China's growing middle class and general rising wealth entices Australia's largest private hospital operator, Ramsay Health Care, which is said to be in talks to invest in The Mainland's private healthcare market, a media report has said.
According to industry reports, healthcare is seen to be one of the most promising industries that stands to benefit from Asia’s ageing population and growing riches.
Reuters has said that “Ramsay, which sealed a joint venture deal with Malaysia's Sime Darby Bhd in March, has been reviewing opportunities around Asia, particularly China, and expects to make its move in the near future,” following a comment from Ramsay's managing director, Chris Rex.
"There are a number of potential opportunities in China, which I would hope we would start to be able to execute over the course of next two to three years," Rex told the news service.
"There are lots of organisations, both government and non-government, who are in the process of doing something and want to link up with an international health player to make things happen," Rex added.

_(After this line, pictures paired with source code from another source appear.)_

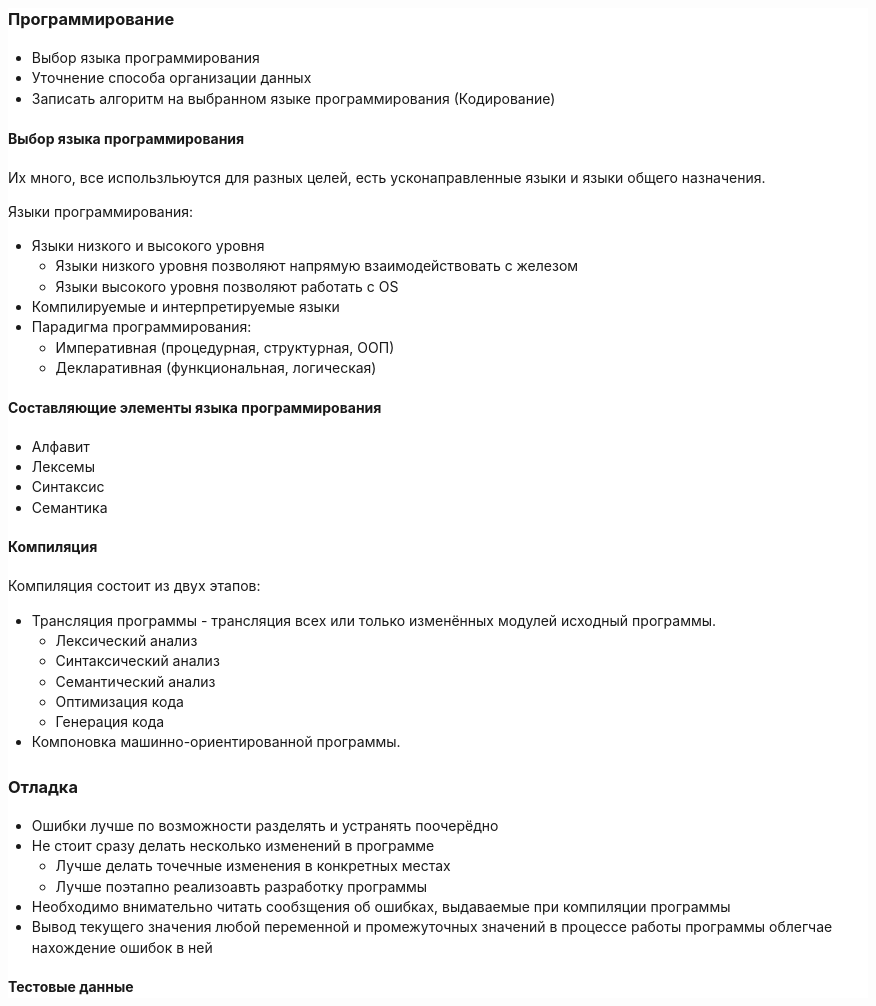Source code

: ### Программирование

- Выбор языка программирования
- Уточнение способа организации данных
- Записать алгоритм на выбранном языке программирования (Кодирование)

#### Выбор языка программирования

Их много, все использльюутся для разных целей, есть усконаправленные языки
и языки общего назначения.

Языки программирования:

- Языки низкого и высокого уровня
  - Языки низкого уровня позволяют напрямую взаимодействовать с железом
  - Языки высокого уровня позволяют работать с OS
- Компилируемые и интерпретируемые языки
- Парадигма программирования:
  - Императивная (процедурная, структурная, ООП)
  - Декларативная (функциональная, логическая)

#### Составляющие элементы языка программирования

- Алфавит
- Лексемы
- Синтаксис
- Семантика

#### Компиляция

Компиляция состоит из двух этапов:

- Трансляция программы - трансляция всех или только
изменённых модулей исходный программы.
  - Лексический анализ
  - Синтаксический анализ
  - Семантический анализ
  - Оптимизация кода
  - Генерация кода
- Компоновка машинно-ориентированной программы.

### Отладка

- Ошибки лучше по возможности разделять и устранять поочерёдно
- Не стоит сразу делать несколько изменений в программе
  - Лучше делать точечные изменения в конкретных местах
  - Лучше поэтапно реализоавть разработку программы
- Необходимо внимательно читать сообзщения об ошибках, выдаваемые при компиляции
программы
- Вывод текущего значения любой переменной и промежуточных значений в процессе
работы программы облегчае нахождение ошибок в ней

#### Тестовые данные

The media report said that China's healthcare sector has been overwhelmingly dominated by government-owned public hospitals, and restrictions on foreign ownership were only lifted at the end of 2011, according to the country's planning agency, the National Development and Reform Commission.
"I think it's just uncharted territory, so whilst a lot of regulations have changed to allow it to happen, to actually execute that in a local circumstance is still to be tested," Rex said.
China represents a "fantastic opportunity" for healthcare companies around the world, with its emerging middle class and aging population, he added.
Ramsay operates 116 hospitals across Australia, the UK, France and Indonesia.